Christopher Guy Yocum

ORCID: 0000-0002-7241-3264

Over the last two posts (part I, part II), the two main query forms of SPARQL (Select and Construct) have been shown with examples from IrishGen. These two query forms together comprise the bulk of the operations a regular user of SPARQL will need to use on a regular basis. This post will explain the uses of the two less often used query forms: Ask and Describe. These will be covered in the order in which they are most often used.

Describe

The Describe query will return the RDF about a single URL supplied by the user. What is returned by a Triplestore is undefined by SPARQL (and deliberately so) in the standard. What is generally returned is the RDF that the Triplestore has about a particular URL. This is useful since, if the user knows the URL, they can interrogate the Triplestore about what is stored in the Triplestore about that URL without needing to go through the ceremony of a construct query. Moreover, Describe queries are often used in visual representations of RDF graphs.

For instance, the screenshot below is from GraphDB’s “Visual Graph” feature and uses Finn mac Cumaill as the exemplar. What happens is that the user sends the URL in which they are interested, GraphDB then makes a Describe query on the URL, and RDF returned is used by GraphDB to create a visual representation. This is very useful when investigating single individuals within IrishGen. Additionally, it is good if a user wants to have a secure, single starting point to explore the graph in various ways.

Using the “Expand” feature of GraphDB’s Visual Graph will send further Describe queries to the Triplestore. The resulting RDF will then be rendered in visual form and any connections will be presented to the user. Describe queries can also be done as plain SPARQL as well. For instance:

describe <http://example.com/LL/lagin.trig#Find>

will return over 1000 results giving everything that the Triplestore contains about Find mac Cumaill. The result of this is that the Visual Graph can be overwhelmed with information. The best practice here is to choose the predicates that the user is interested in rather than attempting to sift through all the information. While manipulating the Visual Graph feature of GraphDB is outside the scope of the present post, most often a user is only interested in one or two predicates so using the Visual Graph settings to filter out all results other than the ones that the user are interested in is generally desirable.

Ask

The Ask query has one use to inform the user if a basic graph pattern has a solution or not. No information other than a boolean that indicates existence or otherwise of a solution is returned.

In terms of IrishGen, this query form is used to ask for a quick indication if the information that a user is looking for exists within IrishGen. There is little point in using this in a SPARQL query when using IrishGen. A user will be better served by using a Select or Construct query as usually a user will need the results of a query rather than mere existence of a solution. However, as an example:

prefix irishRel: <http://example.com/earlyIrishRelationship.ttl#> 

ask
from named <http://example.com/LL>
where {
    graph ?g {
    	?a irishRel:nomName "Find"
    }
}

This query asks if there are any URIs that have the predicate irishRel:nomName and object literal “Find” or, more informally, if there is someone with the nominative name Find in LL. This will return YES as there is, in fact, a solution to the given basic graph pattern.

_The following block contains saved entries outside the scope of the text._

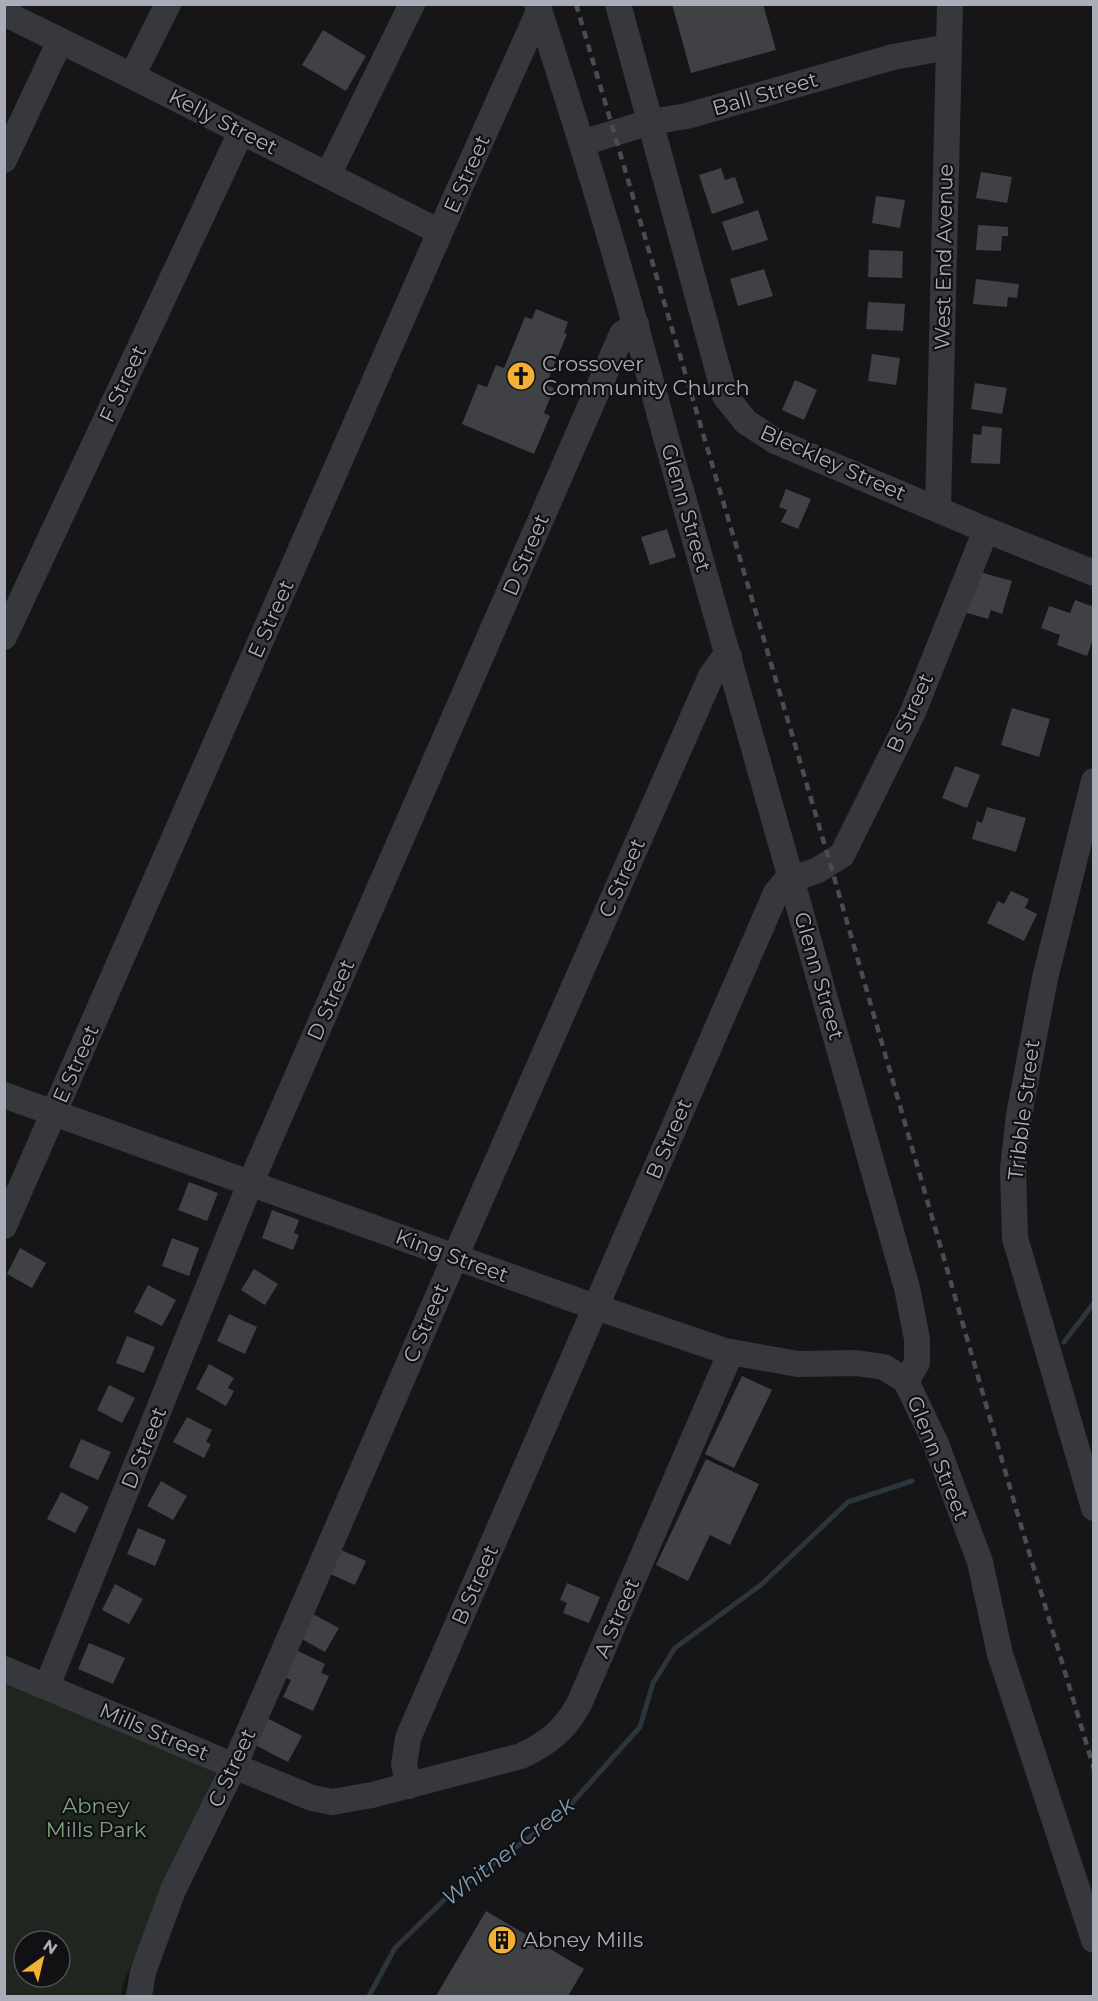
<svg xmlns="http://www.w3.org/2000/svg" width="1098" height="2001" font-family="Montserrat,sans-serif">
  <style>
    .green { fill: #1e261f; fill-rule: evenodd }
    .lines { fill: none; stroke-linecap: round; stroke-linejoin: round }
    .stream { stroke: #2c353c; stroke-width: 5 }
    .building { fill: #404145 }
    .minor { stroke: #37383d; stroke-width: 26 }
    .rail { stroke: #4a4c52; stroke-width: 4.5; stroke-dasharray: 8 6; stroke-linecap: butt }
    .labels { text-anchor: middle; stroke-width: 4.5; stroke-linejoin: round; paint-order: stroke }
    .street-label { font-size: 21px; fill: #a8adb8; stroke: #111113 }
    .poi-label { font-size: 21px; fill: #a8adb8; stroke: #111113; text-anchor: start }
    .park-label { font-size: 21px; fill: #7fa381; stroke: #111113 }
    .water-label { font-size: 22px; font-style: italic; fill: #7f9bb3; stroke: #111113 }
  </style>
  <rect width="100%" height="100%" fill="#161618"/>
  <path class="green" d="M4 1682 217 1768 124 1981 121 1996H5ZM24 1941H60V1977H24Z"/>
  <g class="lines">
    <g class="stream">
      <path d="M1064 1342 1094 1303"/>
      <path d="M369 1996 395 1948 446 1898 564 1812 640 1727 653 1683 675 1648 762 1584 848 1502 912 1481"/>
    </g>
  </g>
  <g class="building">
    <path d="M672 4H763L776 50 691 73Z"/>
    <path d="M323 30 366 56 346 91 302 65Z"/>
    <path d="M721 168 725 180 735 177 744 203 712 214 699 175Z"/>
    <path d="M981 172 1012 177 1007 203 976 198Z"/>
    <path d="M876 196 905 200 900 228 872 223Z"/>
    <path d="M758 210 768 240 732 251 722 222Z"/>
    <path d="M978 225 1008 227V236H1002L1001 251 976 250Z"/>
    <path d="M869 250 903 251 902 278 868 277Z"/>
    <path d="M764 269 773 296 738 306 730 279Z"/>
    <path d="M976 279 1019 284 1017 298 1008 297 1007 307 973 304Z"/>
    <path d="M868 302 905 304 903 331 866 329Z"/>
    <path d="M536 309 568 322 564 333 567 334 546 385 554 388 544 413 550 416 534 454 462 424 478 384 487 387 496 365 504 368 525 317 532 319Z"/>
    <path d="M872 354 900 358 896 385 868 381Z"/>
    <path d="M795 380 817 390 804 420 782 410Z"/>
    <path d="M975 383 1007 388 1002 414 971 409Z"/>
    <path d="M982 426 1002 428 1000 464 971 463 973 434 981 435Z"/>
    <path d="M786 489 811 499 798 529 781 522 787 510 779 507Z"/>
    <path d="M667 529 676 557 650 565 641 537Z"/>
    <path d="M976 571 1012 581 1002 614 991 610 988 619 964 612Z"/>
    <path d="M1075 600 1094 607V636L1087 656 1057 645 1060 635 1041 628 1049 606 1070 613Z"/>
    <path d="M1012 708 1050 719 1039 757 1001 745Z"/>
    <path d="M955 766 980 775 967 808 942 798Z"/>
    <path d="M987 807 1026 818 1016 852 972 839 977 821 982 823Z"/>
    <path d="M1011 891 1029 899 1025 908 1037 914 1024 941 987 923 998 901 1004 904Z"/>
    <path d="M189 1182 218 1193 207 1221 178 1210Z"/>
    <path d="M272 1210 299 1220 294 1233 299 1235 293 1250 262 1238Z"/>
    <path d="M172 1238 199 1248 189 1276 162 1266Z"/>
    <path d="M20 1248 46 1263 32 1288 7 1274Z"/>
    <path d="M254 1269 278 1284 265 1305 241 1290Z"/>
    <path d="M148 1285 176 1300 162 1326 134 1312Z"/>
    <path d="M229 1314 257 1327 245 1354 217 1341Z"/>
    <path d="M127 1336 155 1347 144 1373 116 1363Z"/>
    <path d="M209 1364 234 1378 228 1388 234 1391 226 1406 196 1389Z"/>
    <path d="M742 1376 772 1390 734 1468 705 1454Z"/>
    <path d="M109 1385 135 1398 122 1423 97 1410Z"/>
    <path d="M187 1417 212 1430 206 1442 211 1444 204 1458 173 1442Z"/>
    <path d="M81 1439 111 1452 98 1480 69 1467Z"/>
    <path d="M706 1459 759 1484 730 1545 710 1535 688 1581 656 1565Z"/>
    <path d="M161 1481 187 1496 173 1520 147 1506Z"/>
    <path d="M61 1492 89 1507 75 1533 47 1519Z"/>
    <path d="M138 1528 166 1540 155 1566 127 1554Z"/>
    <path d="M339 1549 366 1561 355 1585 328 1573Z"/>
    <path d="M567 1583 600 1597 589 1623 563 1613 567 1603 560 1600Z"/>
    <path d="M115 1584 143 1599 129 1624 102 1610Z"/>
    <path d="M313 1614 339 1628 325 1652 300 1638Z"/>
    <path d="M89 1643 125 1658 113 1684 78 1669Z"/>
    <path d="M296 1650 325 1664 321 1673 329 1676 313 1711 283 1697 291 1680 284 1677Z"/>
    <path d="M267 1718 302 1736 288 1762 253 1744Z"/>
    <path d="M486 1911 584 1969 568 1996H436Z"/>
  </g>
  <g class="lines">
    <g class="minor">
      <path d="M537 4C583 144 626 285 663 427L907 1288 917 1339V1363L906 1381"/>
      <path d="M618 4 725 396 746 422 775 441 986 530 1094 573"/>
      <path d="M4 13 132 76 440 232"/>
      <path d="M132 76 168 4"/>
      <path d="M582 143 650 122 687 116 893 57 949 47"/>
      <path d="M4 160 60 41"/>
      <path d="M328 175 412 4"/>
      <path d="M938 509 950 4"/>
      <path d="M4 637 241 132"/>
      <path d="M1094 781 1045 978 1019 1115 1013 1169 1015 1238 1094 1508"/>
      <path d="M4 1095 581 1302 725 1351 798 1364 856 1363 884 1367 906 1381"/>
      <path d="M4 1226 440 232 539 11"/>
      <path d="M906 1381 936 1444 980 1562 1000 1654 1094 1940"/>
      <path d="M4 1669 234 1766 312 1798 332 1802 372 1795 521 1756C547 1744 565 1730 579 1704L731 1352"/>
      <path d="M47 1686 250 1184 622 334 636 324"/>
      <path d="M409 1786 404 1765 408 1738 776 893 785 882 818 870 842 855 913 712 986 530"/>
      <path d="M139 1996 143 1972 173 1890 234 1766 455 1257 711 676 721 662 729 656"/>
    </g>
    <path class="rail" d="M576 4 830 863 1017 1512 1094 1769"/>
  </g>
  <defs>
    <g id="church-disc" transform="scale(1.5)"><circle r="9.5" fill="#f2b134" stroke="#111113"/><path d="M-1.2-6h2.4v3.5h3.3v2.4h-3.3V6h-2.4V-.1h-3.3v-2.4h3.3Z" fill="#111"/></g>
    <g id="building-disc" transform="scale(1.5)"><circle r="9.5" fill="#f2b134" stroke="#111113"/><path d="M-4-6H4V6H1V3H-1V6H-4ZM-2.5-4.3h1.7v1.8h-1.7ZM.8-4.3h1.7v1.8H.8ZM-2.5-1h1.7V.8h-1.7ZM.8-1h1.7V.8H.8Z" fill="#111"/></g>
  </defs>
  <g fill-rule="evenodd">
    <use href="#church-disc" x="521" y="376"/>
    <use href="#building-disc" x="502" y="1940"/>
  </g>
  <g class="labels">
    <g class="street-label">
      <text transform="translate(765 94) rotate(-16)" y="7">Ball Street</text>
      <text transform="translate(223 122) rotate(27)" y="7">Kelly Street</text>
      <text transform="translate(467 174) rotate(-66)" y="7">E Street</text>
      <text transform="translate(944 257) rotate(-89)" y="7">West End Avenue</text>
      <text transform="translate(123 384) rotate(-65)" y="7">F Street</text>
      <text transform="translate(833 463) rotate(24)" y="7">Bleckley Street</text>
      <text transform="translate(686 508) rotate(74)" y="7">Glenn Street</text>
      <text transform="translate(526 555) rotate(-67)" y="7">D Street</text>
      <text transform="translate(271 619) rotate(-66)" y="7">E Street</text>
      <text transform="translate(910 713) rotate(-66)" y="7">B Street</text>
      <text transform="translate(622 878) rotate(-66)" y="7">C Street</text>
      <text transform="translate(819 976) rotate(74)" y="7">Glenn Street</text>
      <text transform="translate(331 1000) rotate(-66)" y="7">D Street</text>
      <text transform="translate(76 1064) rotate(-66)" y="7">E Street</text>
      <text transform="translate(1024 1110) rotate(-83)" y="7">Tribble Street</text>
      <text transform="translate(669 1139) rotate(-67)" y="7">B Street</text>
      <text transform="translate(452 1256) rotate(20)" y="7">King Street</text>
      <text transform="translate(426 1323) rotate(-67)" y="7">C Street</text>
      <text transform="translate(144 1448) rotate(-68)" y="7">D Street</text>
      <text transform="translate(938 1458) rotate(68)" y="7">Glenn Street</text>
      <text transform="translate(475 1585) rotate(-66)" y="7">B Street</text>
      <text transform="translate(617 1618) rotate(-67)" y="7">A Street</text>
      <text transform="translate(154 1732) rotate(23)" y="7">Mills Street</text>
      <text transform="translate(232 1768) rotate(-65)" y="7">C Street</text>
    </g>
    <g class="poi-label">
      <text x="542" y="371">Crossover<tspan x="542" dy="24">Community Church</tspan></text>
      <text x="523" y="1947">Abney Mills</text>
    </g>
    <g class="park-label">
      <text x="96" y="1813">Abney<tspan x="96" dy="24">Mills Park</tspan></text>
    </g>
    <g class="water-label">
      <text transform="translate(508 1851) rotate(-38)" y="8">Whitner Creek</text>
    </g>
  </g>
  <rect width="1098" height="2001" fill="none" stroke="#a8adb8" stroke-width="12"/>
  <g transform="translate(42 1959) rotate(34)"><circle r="28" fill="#111113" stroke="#4d4f55" stroke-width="1.5"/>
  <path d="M0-4.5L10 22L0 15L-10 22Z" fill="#f2b134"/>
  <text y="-9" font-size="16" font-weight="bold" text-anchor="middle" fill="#a8adb8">N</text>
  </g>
</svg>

More broadly, the Ask query can be useful for what are called Federated Queries, which is an advanced SPARQL topic which will be covered in a future post. However, in terms of how IrishGen is currently configured, incoming Federated Queries are not possible due to the fact that the curators have not invested in server infrastructure that would allow interested parties to interrogate IrishGen through a SPARQL endpoint which is a URL that SPARQL queries can be send using HTTP without mandating that the user load IrishGen on their own machines. SPARQL endpoints are the standard method for ask and answering SPARQL queries across the Web.

Conclusion

This concludes the series on basic SPARQL in terms of IrishGen. While not every possible combination was explored, these posts provide a basis for further exploring the IrishGen database. Query languages like SPARQL, most famously SQL, form the backbone of data intensive systems. Learning to manipulate the four SPARQL query forms demonstrated in this series directly will give a user more power than any interface to a database could because an interface will always restrict the kinds of queries that can be run where writing queries in the language that is native to the Triplestore will allow a flexibility that a restrictive user interface will not.

From here, the user will need to use their new found SPARQL skills to explore IrishGen and other datasets. For instance, Wikipedia has two widely used datasets: DBPedia and Wikidata. Practising and using IrishGen will cement the core skills presented in this series and give the user a sense of the possibilities for further research. For instance, it is now possible to ask and answer statistical questions concerning the genealogies using SPARQL’s Aggregates or with genealogies from other sources, especially more narrative focused works, ask questions such as: were these characters connected to the secular genealogies and where and how? This can make the genealogies more accessible for studying narrative focused works and expand the analysis of those works beyond their immediate MS context. Questions such as the latter will become increasingly interesting as data is added in addition to the information contained in Corpus Genealogiarum Hiberniae.

Future posts will cover advanced SPARQL and RDF features such has as Federated Queries and Named Graphs. These future posts will facilitate advanced skills and deepen the user’s appreciation of the power of Linked Data and RDF.